◆ PROBLEM TO WORK ON
The required result is an exact copy of the lines beginning at the line that contains "Add Random Button" and ending at the last line of the material below.

----

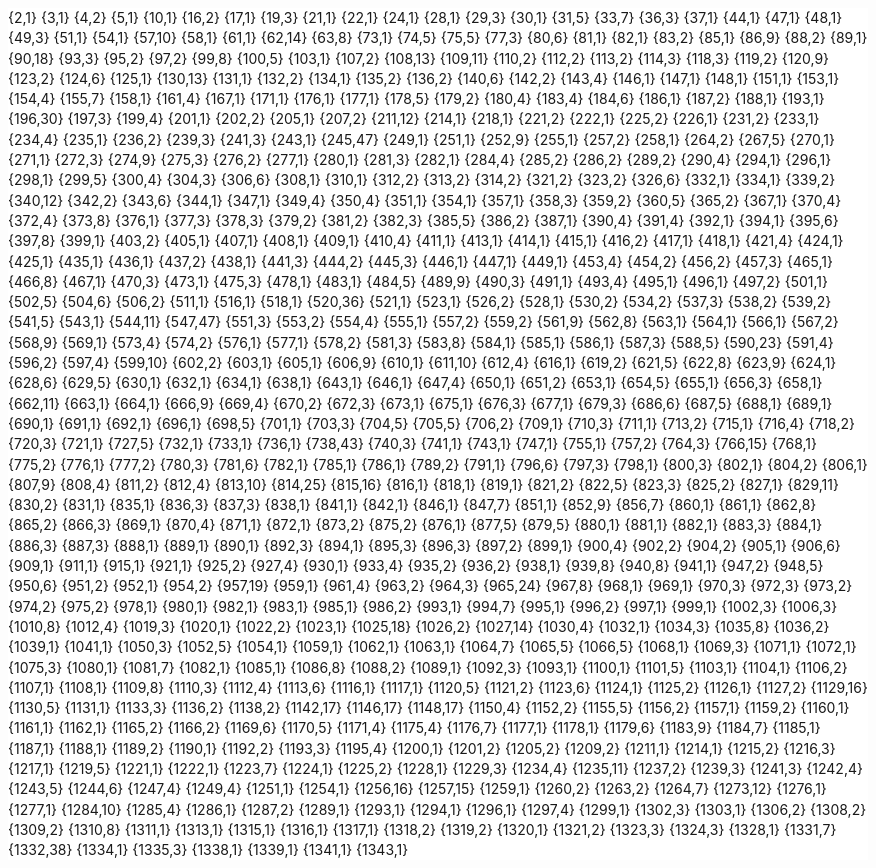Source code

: {2,1} {3,1} {4,2} {5,1} {10,1} {16,2} {17,1} {19,3} {21,1} {22,1} {24,1} {28,1} {29,3} {30,1} {31,5} {33,7} {36,3} {37,1} {44,1} {47,1} {48,1} {49,3} {51,1} {54,1} {57,10} {58,1} {61,1} {62,14} {63,8} {73,1} {74,5} {75,5} {77,3} {80,6} {81,1} {82,1} {83,2} {85,1} {86,9} {88,2} {89,1} {90,18} {93,3} {95,2} {97,2} {99,8} {100,5} {103,1} {107,2} {108,13} {109,11} {110,2} {112,2} {113,2} {114,3} {118,3} {119,2} {120,9} {123,2} {124,6} {125,1} {130,13} {131,1} {132,2} {134,1} {135,2} {136,2} {140,6} {142,2} {143,4} {146,1} {147,1} {148,1} {151,1} {153,1} {154,4} {155,7} {158,1} {161,4} {167,1} {171,1} {176,1} {177,1} {178,5} {179,2} {180,4} {183,4} {184,6} {186,1} {187,2} {188,1} {193,1} {196,30} {197,3} {199,4} {201,1} {202,2} {205,1} {207,2} {211,12} {214,1} {218,1} {221,2} {222,1} {225,2} {226,1} {231,2} {233,1} {234,4} {235,1} {236,2} {239,3} {241,3} {243,1} {245,47} {249,1} {251,1} {252,9} {255,1} {257,2} {258,1} {264,2} {267,5} {270,1} {271,1} {272,3} {274,9} {275,3} {276,2} {277,1} {280,1} {281,3} {282,1} {284,4} {285,2} {286,2} {289,2} {290,4} {294,1} {296,1} {298,1} {299,5} {300,4} {304,3} {306,6} {308,1} {310,1} {312,2} {313,2} {314,2} {321,2} {323,2} {326,6} {332,1} {334,1} {339,2} {340,12} {342,2} {343,6} {344,1} {347,1} {349,4} {350,4} {351,1} {354,1} {357,1} {358,3} {359,2} {360,5} {365,2} {367,1} {370,4} {372,4} {373,8} {376,1} {377,3} {378,3} {379,2} {381,2} {382,3} {385,5} {386,2} {387,1} {390,4} {391,4} {392,1} {394,1} {395,6} {397,8} {399,1} {403,2} {405,1} {407,1} {408,1} {409,1} {410,4} {411,1} {413,1} {414,1} {415,1} {416,2} {417,1} {418,1} {421,4} {424,1} {425,1} {435,1} {436,1} {437,2} {438,1} {441,3} {444,2} {445,3} {446,1} {447,1} {449,1} {453,4} {454,2} {456,2} {457,3} {465,1} {466,8} {467,1} {470,3} {473,1} {475,3} {478,1} {483,1} {484,5} {489,9} {490,3} {491,1} {493,4} {495,1} {496,1} {497,2} {501,1} {502,5} {504,6} {506,2} {511,1} {516,1} {518,1} {520,36} {521,1} {523,1} {526,2} {528,1} {530,2} {534,2} {537,3} {538,2} {539,2} {541,5} {543,1} {544,11} {547,47} {551,3} {553,2} {554,4} {555,1} {557,2} {559,2} {561,9} {562,8} {563,1} {564,1} {566,1} {567,2} {568,9} {569,1} {573,4} {574,2} {576,1} {577,1} {578,2} {581,3} {583,8} {584,1} {585,1} {586,1} {587,3} {588,5} {590,23} {591,4} {596,2} {597,4} {599,10} {602,2} {603,1} {605,1} {606,9} {610,1} {611,10} {612,4} {616,1} {619,2} {621,5} {622,8} {623,9} {624,1} {628,6} {629,5} {630,1} {632,1} {634,1} {638,1} {643,1} {646,1} {647,4} {650,1} {651,2} {653,1} {654,5} {655,1} {656,3} {658,1} {662,11} {663,1} {664,1} {666,9} {669,4} {670,2} {672,3} {673,1} {675,1} {676,3} {677,1} {679,3} {686,6} {687,5} {688,1} {689,1} {690,1} {691,1} {692,1} {696,1} {698,5} {701,1} {703,3} {704,5} {705,5} {706,2} {709,1} {710,3} {711,1} {713,2} {715,1} {716,4} {718,2} {720,3} {721,1} {727,5} {732,1} {733,1} {736,1} {738,43} {740,3} {741,1} {743,1} {747,1} {755,1} {757,2} {764,3} {766,15} {768,1} {775,2} {776,1} {777,2} {780,3} {781,6} {782,1} {785,1} {786,1} {789,2} {791,1} {796,6} {797,3} {798,1} {800,3} {802,1} {804,2} {806,1} {807,9} {808,4} {811,2} {812,4} {813,10} {814,25} {815,16} {816,1} {818,1} {819,1} {821,2} {822,5} {823,3} {825,2} {827,1} {829,11} {830,2} {831,1} {835,1} {836,3} {837,3} {838,1} {841,1} {842,1} {846,1} {847,7} {851,1} {852,9} {856,7} {860,1} {861,1} {862,8} {865,2} {866,3} {869,1} {870,4} {871,1} {872,1} {873,2} {875,2} {876,1} {877,5} {879,5} {880,1} {881,1} {882,1} {883,3} {884,1} {886,3} {887,3} {888,1} {889,1} {890,1} {892,3} {894,1} {895,3} {896,3} {897,2} {899,1} {900,4} {902,2} {904,2} {905,1} {906,6} {909,1} {911,1} {915,1} {921,1} {925,2} {927,4} {930,1} {933,4} {935,2} {936,2} {938,1} {939,8} {940,8} {941,1} {947,2} {948,5} {950,6} {951,2} {952,1} {954,2} {957,19} {959,1} {961,4} {963,2} {964,3} {965,24} {967,8} {968,1} {969,1} {970,3} {972,3} {973,2} {974,2} {975,2} {978,1} {980,1} {982,1} {983,1} {985,1} {986,2} {993,1} {994,7} {995,1} {996,2} {997,1} {999,1} {1002,3} {1006,3} {1010,8} {1012,4} {1019,3} {1020,1} {1022,2} {1023,1} {1025,18} {1026,2} {1027,14} {1030,4} {1032,1} {1034,3} {1035,8} {1036,2} {1039,1} {1041,1} {1050,3} {1052,5} {1054,1} {1059,1} {1062,1} {1063,1} {1064,7} {1065,5} {1066,5} {1068,1} {1069,3} {1071,1} {1072,1} {1075,3} {1080,1} {1081,7} {1082,1} {1085,1} {1086,8} {1088,2} {1089,1} {1092,3} {1093,1} {1100,1} {1101,5} {1103,1} {1104,1} {1106,2} {1107,1} {1108,1} {1109,8} {1110,3} {1112,4} {1113,6} {1116,1} {1117,1} {1120,5} {1121,2} {1123,6} {1124,1} {1125,2} {1126,1} {1127,2} {1129,16} {1130,5} {1131,1} {1133,3} {1136,2} {1138,2} {1142,17} {1146,17} {1148,17} {1150,4} {1152,2} {1155,5} {1156,2} {1157,1} {1159,2} {1160,1} {1161,1} {1162,1} {1165,2} {1166,2} {1169,6} {1170,5} {1171,4} {1175,4} {1176,7} {1177,1} {1178,1} {1179,6} {1183,9} {1184,7} {1185,1} {1187,1} {1188,1} {1189,2} {1190,1} {1192,2} {1193,3} {1195,4} {1200,1} {1201,2} {1205,2} {1209,2} {1211,1} {1214,1} {1215,2} {1216,3} {1217,1} {1219,5} {1221,1} {1222,1} {1223,7} {1224,1} {1225,2} {1228,1} {1229,3} {1234,4} {1235,11} {1237,2} {1239,3} {1241,3} {1242,4} {1243,5} {1244,6} {1247,4} {1249,4} {1251,1} {1254,1} {1256,16} {1257,15} {1259,1} {1260,2} {1263,2} {1264,7} {1273,12} {1276,1} {1277,1} {1284,10} {1285,4} {1286,1} {1287,2} {1289,1} {1293,1} {1294,1} {1296,1} {1297,4} {1299,1} {1302,3} {1303,1} {1306,2} {1308,2} {1309,2} {1310,8} {1311,1} {1313,1} {1315,1} {1316,1} {1317,1} {1318,2} {1319,2} {1320,1} {1321,2} {1323,3} {1324,3} {1328,1} {1331,7} {1332,38} {1334,1} {1335,3} {1338,1} {1339,1} {1341,1} {1343,1} 
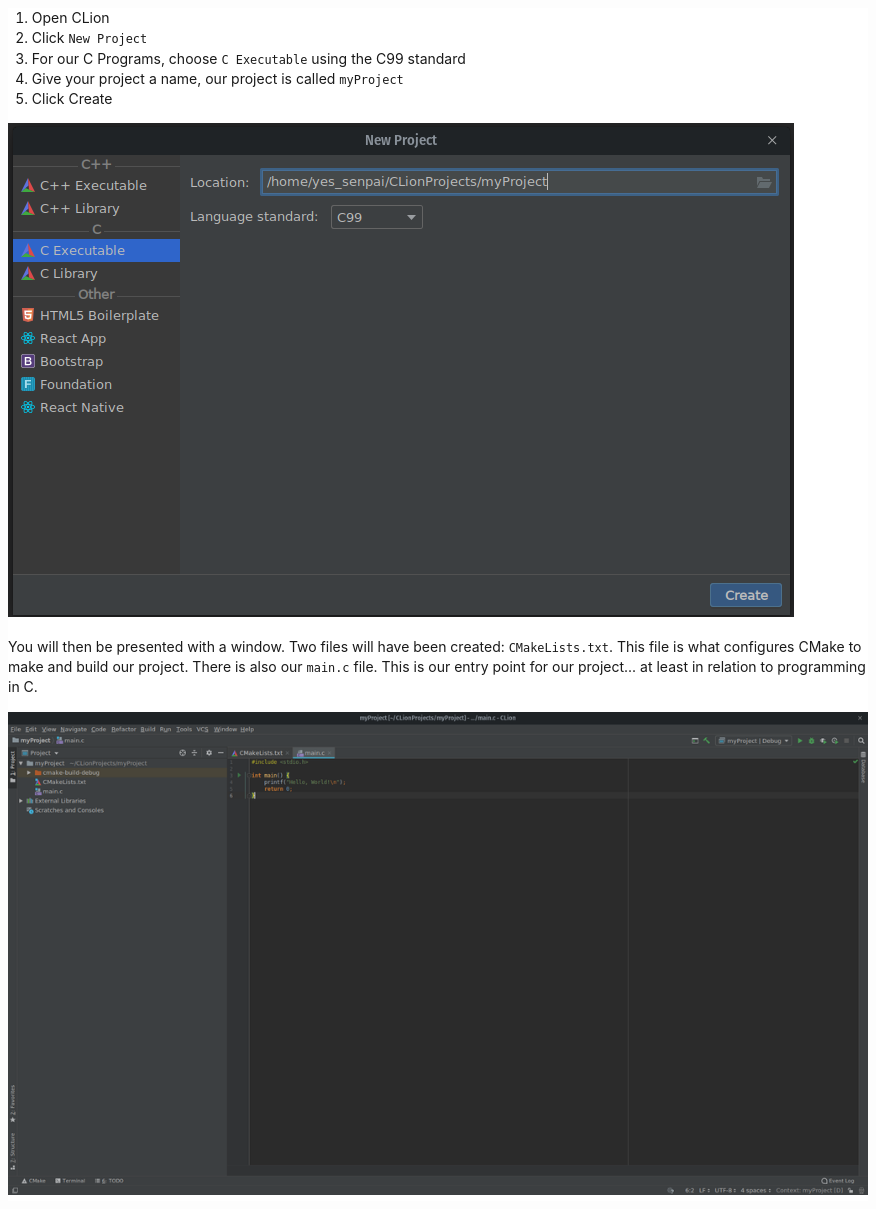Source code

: 1. Open CLion
2. Click `New Project`
3. For our C Programs, choose `C Executable` using the C99 standard
4. Give your project a name, our project is called `myProject`
5. Click Create

![](/assets/clion_new.png)

You will then be presented with a window. Two files will have been created: `CMakeLists.txt`. This file is what configures CMake to make and build our project. There is also our `main.c` file. This is our entry point for our project... at least in relation to programming in C. 

![](/assets/clion_project_window.png)

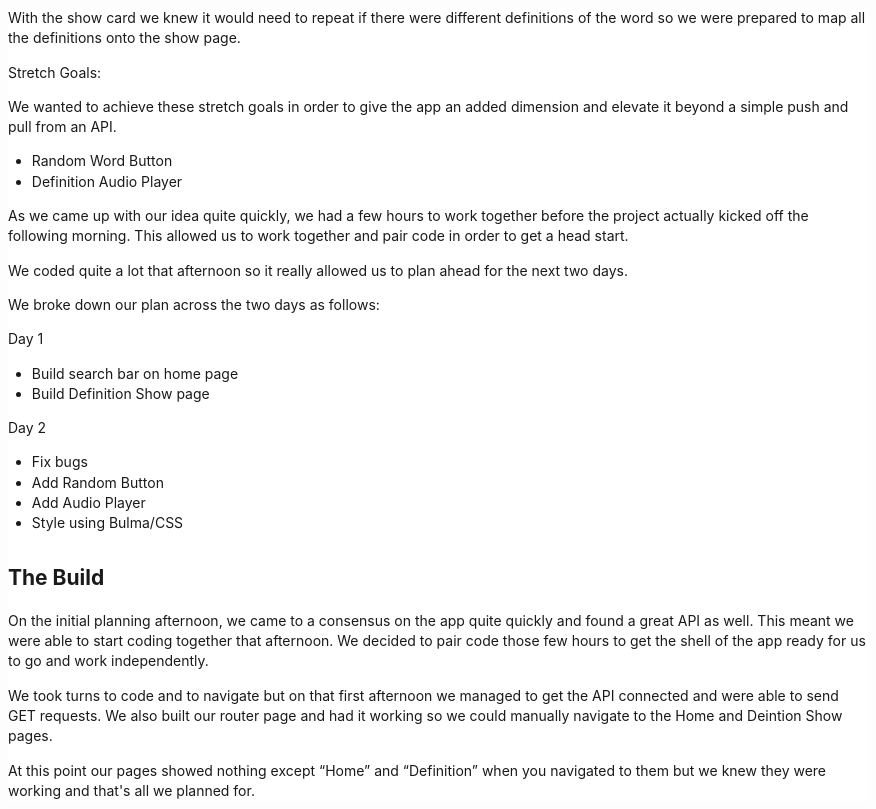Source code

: With the show card we knew it would need to repeat if there were different definitions of the word so we were prepared to map all the definitions onto the show page.

Stretch Goals:

We wanted to achieve these stretch goals in order to give the app an added dimension and elevate it beyond a simple push and pull from an API.

* Random Word Button
* Definition Audio Player

As we came up with our idea quite quickly, we had a few hours to work together before the project actually kicked off the following morning. This allowed us to work together and pair code in order to get a head start. 

We coded quite a lot that afternoon so it really allowed us to plan ahead for the next two days. 

We broke down our plan across the two days as follows:

Day 1

* Build search bar on home page
* Build Definition Show page

Day 2

* Fix bugs
* Add Random Button 
* Add Audio Player
* Style using Bulma/CSS

## The Build

On the initial planning afternoon, we came to a consensus on the app quite quickly and found a great API as well. This meant we were able to start coding together that afternoon. We decided to pair code those few hours to get the shell of the app ready for us to go and work independently. 

We took turns to code and to navigate but on that first afternoon we managed to get the API connected and were able to send GET requests. We also built our router page and had it working so we could manually navigate to the Home and Deintion Show pages. 

At this point our pages showed nothing except “Home” and “Definition” when you navigated to them but we knew they were working and that's all we planned for.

----

◆ ANSWER BOX
* Add Random Button 
* Add Audio Player
* Style using Bulma/CSS

## The Build

On the initial planning afternoon, we came to a consensus on the app quite quickly and found a great API as well. This meant we were able to start coding together that afternoon. We decided to pair code those few hours to get the shell of the app ready for us to go and work independently. 

We took turns to code and to navigate but on that first afternoon we managed to get the API connected and were able to send GET requests. We also built our router page and had it working so we could manually navigate to the Home and Deintion Show pages. 

At this point our pages showed nothing except “Home” and “Definition” when you navigated to them but we knew they were working and that's all we planned for.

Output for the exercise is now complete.